TASK LIST >>
1. Reproduce the passage of the interview transcript that opens with "And you know, we" and ends after "the new year?", swapping "2019" for "2020".
2. Set down every line of the saved data entries below, character for character.

TEXT PROVIDED >>
——

Andrew Maff: Beautiful. Fantastic. [crosstalk 00:01:09] Really good way to put that together. All right, let's touch on what you first mentioned, so in the past couple weeks, I know a lots changed, I saw a big player left the U.S. and I know there's a lot of things going on, so is it something in the industry that's changing, is it, what do you think it is?
David Nicholls: No, I don't think it's necessarily something in the industry that's changing, there's a lot of companies that have grown very quickly in the payment space over the last 10 years and they have a lot of private equity money, I guess, that's gone in and it was well publicized that there was potentially an acquisition event that happened in that instance which they may have made it difficult for them to keep their U.S. operations running.
And you know, we know those folks really well, they're a great business and I'm sure that they did everything that they could not to have had to close down. But I don't think it's a big C change in the industry at all, and as far as we're concerned we're a public company down in Australia, we're really focused on the U.S. market. It's unfortunate they had to do that, but it's a benefit for us, because we're here for the long term and we're focused on the U.S. market.
Hopefully, we can help people that haven't got a home anymore.
Andrew Maff: Nice. What is it, what are your thoughts on the way 2019 is gonna kind of shape out with the way that certain business owners should be kind of utilizing all the, I mean, you have a ton different products so what is the best kind of approach for the new year?

——

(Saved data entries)
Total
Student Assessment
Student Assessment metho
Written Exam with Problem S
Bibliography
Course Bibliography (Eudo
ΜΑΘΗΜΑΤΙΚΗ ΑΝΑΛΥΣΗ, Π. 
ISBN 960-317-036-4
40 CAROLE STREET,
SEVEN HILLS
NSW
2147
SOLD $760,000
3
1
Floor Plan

——

ANSWERS TO THE PROBLEMS >>
1.
And you know, we know those folks really well, they're a great business and I'm sure that they did everything that they could not to have had to close down. But I don't think it's a big C change in the industry at all, and as far as we're concerned we're a public company down in Australia, we're really focused on the U.S. market. It's unfortunate they had to do that, but it's a benefit for us, because we're here for the long term and we're focused on the U.S. market.
Hopefully, we can help people that haven't got a home anymore.
Andrew Maff: Nice. What is it, what are your thoughts on the way 2020 is gonna kind of shape out with the way that certain business owners should be kind of utilizing all the, I mean, you have a ton different products so what is the best kind of approach for the new year?

2.
Total
Student Assessment
Student Assessment metho
Written Exam with Problem S
Bibliography
Course Bibliography (Eudo
ΜΑΘΗΜΑΤΙΚΗ ΑΝΑΛΥΣΗ, Π. 
ISBN 960-317-036-4
40 CAROLE STREET,
SEVEN HILLS
NSW
2147
SOLD $760,000
3
1
Floor Plan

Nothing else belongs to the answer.